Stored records

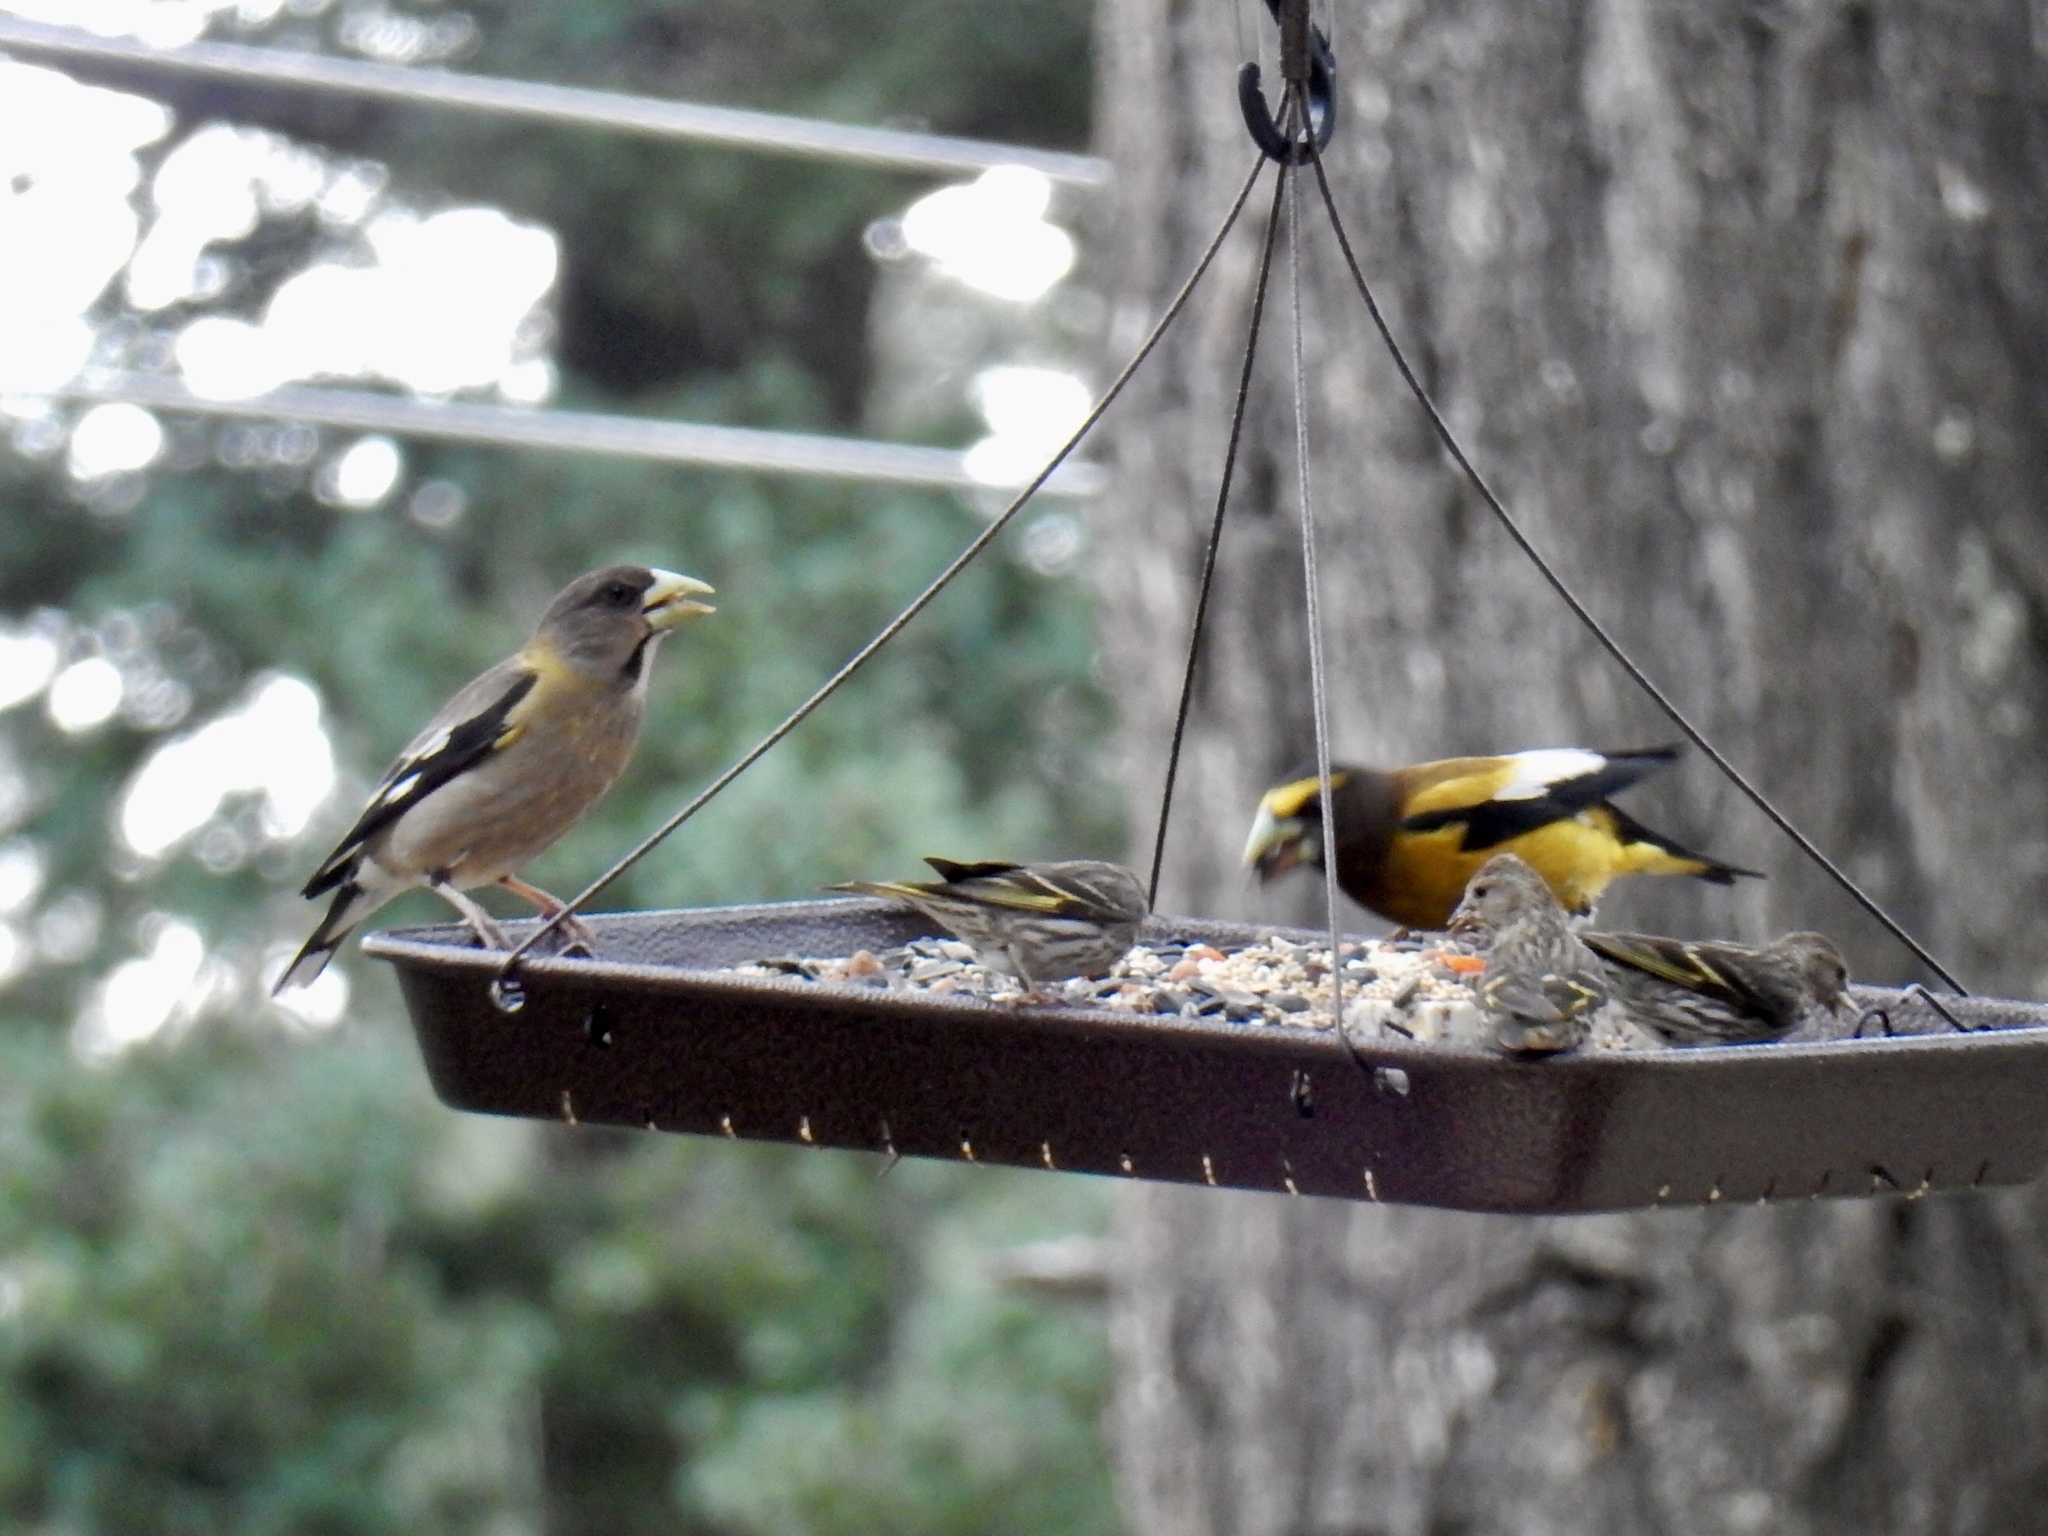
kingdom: Animalia
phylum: Chordata
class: Aves
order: Passeriformes
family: Fringillidae
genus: Hesperiphona
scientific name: Hesperiphona vespertina
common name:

**Directions**.
Arrange the text lines of every entry above as one numbered list. Skip blank lines and leave out the pictures.

**Response to this exercise**.
1. kingdom: Animalia
2. phylum: Chordata
3. class: Aves
4. order: Passeriformes
5. family: Fringillidae
6. genus: Hesperiphona
7. scientific name: Hesperiphona vespertina
8. common name:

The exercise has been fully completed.